## Task prompt
Copy out each line of the listing that has the word "Fragen" in it.

## Dataset content
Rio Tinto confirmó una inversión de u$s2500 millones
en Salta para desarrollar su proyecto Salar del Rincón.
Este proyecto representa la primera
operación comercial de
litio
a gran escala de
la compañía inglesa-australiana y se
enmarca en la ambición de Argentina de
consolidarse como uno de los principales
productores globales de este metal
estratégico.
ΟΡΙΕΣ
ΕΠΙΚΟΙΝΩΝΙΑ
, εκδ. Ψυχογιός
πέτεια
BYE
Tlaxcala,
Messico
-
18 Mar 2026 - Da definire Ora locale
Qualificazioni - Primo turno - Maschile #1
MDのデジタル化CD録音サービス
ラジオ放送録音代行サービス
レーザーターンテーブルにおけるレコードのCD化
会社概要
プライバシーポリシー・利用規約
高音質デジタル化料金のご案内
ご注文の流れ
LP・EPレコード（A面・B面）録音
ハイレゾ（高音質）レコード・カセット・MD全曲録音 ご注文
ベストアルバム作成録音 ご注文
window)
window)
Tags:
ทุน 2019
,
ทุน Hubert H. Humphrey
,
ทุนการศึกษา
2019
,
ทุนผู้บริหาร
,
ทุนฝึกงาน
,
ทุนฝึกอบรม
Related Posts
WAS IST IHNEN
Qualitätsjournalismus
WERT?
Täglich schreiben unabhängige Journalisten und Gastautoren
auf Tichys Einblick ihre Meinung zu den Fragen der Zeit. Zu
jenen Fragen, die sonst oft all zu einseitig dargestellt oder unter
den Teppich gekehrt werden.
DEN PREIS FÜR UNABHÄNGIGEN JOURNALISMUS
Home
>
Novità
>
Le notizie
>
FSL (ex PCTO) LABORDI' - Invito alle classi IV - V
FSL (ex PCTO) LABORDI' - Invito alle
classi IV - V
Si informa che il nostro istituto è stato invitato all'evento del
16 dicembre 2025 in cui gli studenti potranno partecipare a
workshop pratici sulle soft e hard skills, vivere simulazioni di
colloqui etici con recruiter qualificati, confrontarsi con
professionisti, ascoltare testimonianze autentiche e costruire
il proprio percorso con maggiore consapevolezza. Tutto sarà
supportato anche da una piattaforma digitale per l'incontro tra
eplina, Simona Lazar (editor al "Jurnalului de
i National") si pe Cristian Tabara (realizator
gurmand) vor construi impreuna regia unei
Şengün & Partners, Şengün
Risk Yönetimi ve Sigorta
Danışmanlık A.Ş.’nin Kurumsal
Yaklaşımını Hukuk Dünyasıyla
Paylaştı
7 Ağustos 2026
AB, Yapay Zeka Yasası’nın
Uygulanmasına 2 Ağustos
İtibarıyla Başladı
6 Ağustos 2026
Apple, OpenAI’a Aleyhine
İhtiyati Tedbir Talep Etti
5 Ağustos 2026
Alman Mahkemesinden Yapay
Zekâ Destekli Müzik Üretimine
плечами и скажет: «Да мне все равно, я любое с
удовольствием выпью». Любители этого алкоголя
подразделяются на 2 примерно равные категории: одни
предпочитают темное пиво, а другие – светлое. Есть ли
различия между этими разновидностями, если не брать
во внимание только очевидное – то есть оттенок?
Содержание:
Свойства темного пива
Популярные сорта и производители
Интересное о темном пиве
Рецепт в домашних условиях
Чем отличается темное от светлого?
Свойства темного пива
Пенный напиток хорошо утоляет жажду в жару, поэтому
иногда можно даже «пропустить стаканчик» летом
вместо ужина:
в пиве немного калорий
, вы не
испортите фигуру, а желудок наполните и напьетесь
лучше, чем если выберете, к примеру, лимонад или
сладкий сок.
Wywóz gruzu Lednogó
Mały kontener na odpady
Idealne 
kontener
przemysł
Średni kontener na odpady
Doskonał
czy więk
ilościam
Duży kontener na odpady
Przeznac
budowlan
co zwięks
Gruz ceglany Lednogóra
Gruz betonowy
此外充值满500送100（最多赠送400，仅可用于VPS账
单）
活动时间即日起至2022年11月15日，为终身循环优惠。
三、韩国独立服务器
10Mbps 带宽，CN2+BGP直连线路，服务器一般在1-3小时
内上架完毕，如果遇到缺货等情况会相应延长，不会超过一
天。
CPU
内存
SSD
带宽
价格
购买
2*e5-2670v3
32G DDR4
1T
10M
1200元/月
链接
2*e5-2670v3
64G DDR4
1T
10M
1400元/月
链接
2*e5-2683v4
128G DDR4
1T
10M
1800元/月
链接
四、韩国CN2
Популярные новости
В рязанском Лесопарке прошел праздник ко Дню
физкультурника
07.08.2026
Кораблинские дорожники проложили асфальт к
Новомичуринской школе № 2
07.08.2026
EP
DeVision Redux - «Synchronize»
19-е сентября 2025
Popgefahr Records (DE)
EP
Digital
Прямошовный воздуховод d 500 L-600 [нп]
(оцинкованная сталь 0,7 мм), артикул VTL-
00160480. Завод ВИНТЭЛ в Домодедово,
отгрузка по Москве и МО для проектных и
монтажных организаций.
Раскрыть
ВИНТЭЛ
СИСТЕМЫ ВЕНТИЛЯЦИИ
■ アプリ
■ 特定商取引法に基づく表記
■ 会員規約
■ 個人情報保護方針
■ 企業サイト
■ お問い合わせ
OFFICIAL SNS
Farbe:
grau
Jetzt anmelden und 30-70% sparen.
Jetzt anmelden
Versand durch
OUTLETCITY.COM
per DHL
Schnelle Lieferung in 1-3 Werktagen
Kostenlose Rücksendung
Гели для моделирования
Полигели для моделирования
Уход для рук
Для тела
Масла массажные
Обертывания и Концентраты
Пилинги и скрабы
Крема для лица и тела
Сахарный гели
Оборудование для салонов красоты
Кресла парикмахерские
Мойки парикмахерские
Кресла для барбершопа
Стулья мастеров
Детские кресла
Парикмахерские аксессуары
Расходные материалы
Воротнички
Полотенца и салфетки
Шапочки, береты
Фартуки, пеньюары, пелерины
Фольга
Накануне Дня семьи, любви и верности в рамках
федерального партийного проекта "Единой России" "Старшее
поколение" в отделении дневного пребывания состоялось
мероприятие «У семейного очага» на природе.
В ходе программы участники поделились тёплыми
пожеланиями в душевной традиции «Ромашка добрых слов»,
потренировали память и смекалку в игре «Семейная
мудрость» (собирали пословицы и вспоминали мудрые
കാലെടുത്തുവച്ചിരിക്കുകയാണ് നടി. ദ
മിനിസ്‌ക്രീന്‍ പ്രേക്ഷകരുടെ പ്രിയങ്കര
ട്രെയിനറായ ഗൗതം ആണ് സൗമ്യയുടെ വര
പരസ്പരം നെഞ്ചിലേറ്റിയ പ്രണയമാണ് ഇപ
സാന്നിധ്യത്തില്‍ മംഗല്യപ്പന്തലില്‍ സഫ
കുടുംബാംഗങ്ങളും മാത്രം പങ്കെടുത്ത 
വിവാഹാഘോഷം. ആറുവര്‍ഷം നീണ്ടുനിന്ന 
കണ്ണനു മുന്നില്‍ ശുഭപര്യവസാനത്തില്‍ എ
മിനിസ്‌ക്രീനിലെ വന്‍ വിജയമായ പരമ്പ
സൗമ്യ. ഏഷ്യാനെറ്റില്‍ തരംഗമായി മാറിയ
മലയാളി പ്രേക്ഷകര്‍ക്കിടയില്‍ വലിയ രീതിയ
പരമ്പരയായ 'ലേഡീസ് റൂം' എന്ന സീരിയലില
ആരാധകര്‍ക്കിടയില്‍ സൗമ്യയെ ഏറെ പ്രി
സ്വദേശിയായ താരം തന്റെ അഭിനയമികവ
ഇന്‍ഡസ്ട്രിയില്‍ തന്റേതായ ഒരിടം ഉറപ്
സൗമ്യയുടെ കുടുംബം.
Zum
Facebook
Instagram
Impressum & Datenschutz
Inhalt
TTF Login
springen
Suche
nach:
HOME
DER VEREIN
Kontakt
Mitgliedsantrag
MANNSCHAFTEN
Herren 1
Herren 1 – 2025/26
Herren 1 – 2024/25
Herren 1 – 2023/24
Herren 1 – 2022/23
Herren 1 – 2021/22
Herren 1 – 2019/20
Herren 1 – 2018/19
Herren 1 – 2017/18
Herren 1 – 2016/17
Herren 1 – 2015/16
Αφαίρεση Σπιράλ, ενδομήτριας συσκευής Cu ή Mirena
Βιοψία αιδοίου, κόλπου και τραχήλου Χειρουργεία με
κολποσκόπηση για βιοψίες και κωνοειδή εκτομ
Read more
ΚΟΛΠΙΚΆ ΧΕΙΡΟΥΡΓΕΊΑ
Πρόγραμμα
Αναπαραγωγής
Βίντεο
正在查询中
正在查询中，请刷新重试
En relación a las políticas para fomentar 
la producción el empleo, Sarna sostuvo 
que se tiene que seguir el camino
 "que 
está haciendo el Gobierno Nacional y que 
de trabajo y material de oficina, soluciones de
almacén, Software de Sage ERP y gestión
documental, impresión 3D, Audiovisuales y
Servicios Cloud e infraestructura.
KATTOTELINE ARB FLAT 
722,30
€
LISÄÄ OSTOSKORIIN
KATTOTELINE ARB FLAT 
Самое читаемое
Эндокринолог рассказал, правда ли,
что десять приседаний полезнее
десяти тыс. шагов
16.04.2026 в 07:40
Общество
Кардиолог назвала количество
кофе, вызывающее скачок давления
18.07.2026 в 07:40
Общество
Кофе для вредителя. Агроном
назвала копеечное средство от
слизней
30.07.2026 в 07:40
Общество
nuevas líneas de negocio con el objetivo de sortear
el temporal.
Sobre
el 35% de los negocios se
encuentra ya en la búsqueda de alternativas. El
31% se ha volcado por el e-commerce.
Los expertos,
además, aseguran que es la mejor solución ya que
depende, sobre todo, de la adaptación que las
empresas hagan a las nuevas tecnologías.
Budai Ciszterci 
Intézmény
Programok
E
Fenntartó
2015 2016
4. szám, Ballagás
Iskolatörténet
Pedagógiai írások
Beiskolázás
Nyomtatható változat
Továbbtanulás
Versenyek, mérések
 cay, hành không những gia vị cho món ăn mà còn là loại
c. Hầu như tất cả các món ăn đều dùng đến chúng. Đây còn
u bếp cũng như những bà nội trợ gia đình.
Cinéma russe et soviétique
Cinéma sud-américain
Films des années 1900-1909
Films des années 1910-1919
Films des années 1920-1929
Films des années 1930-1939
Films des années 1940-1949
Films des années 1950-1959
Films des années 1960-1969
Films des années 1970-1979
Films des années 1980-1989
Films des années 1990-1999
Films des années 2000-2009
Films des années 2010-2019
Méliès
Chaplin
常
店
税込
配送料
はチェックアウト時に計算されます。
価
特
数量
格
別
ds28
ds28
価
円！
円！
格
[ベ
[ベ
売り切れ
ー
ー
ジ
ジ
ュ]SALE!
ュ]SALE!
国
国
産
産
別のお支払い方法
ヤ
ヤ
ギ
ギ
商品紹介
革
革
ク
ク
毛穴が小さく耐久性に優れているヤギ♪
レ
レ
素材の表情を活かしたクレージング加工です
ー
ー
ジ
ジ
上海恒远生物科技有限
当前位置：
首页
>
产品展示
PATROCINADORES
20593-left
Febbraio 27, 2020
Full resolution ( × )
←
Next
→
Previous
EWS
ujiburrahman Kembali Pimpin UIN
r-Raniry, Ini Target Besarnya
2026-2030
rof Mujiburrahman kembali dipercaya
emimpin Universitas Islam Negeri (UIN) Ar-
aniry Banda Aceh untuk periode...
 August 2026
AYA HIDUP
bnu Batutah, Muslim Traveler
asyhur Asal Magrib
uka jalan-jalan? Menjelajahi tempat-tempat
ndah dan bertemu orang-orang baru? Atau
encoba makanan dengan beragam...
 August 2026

## Solution to this problem
auf Tichys Einblick ihre Meinung zu den Fragen der Zeit. Zu
jenen Fragen, die sonst oft all zu einseitig dargestellt oder unter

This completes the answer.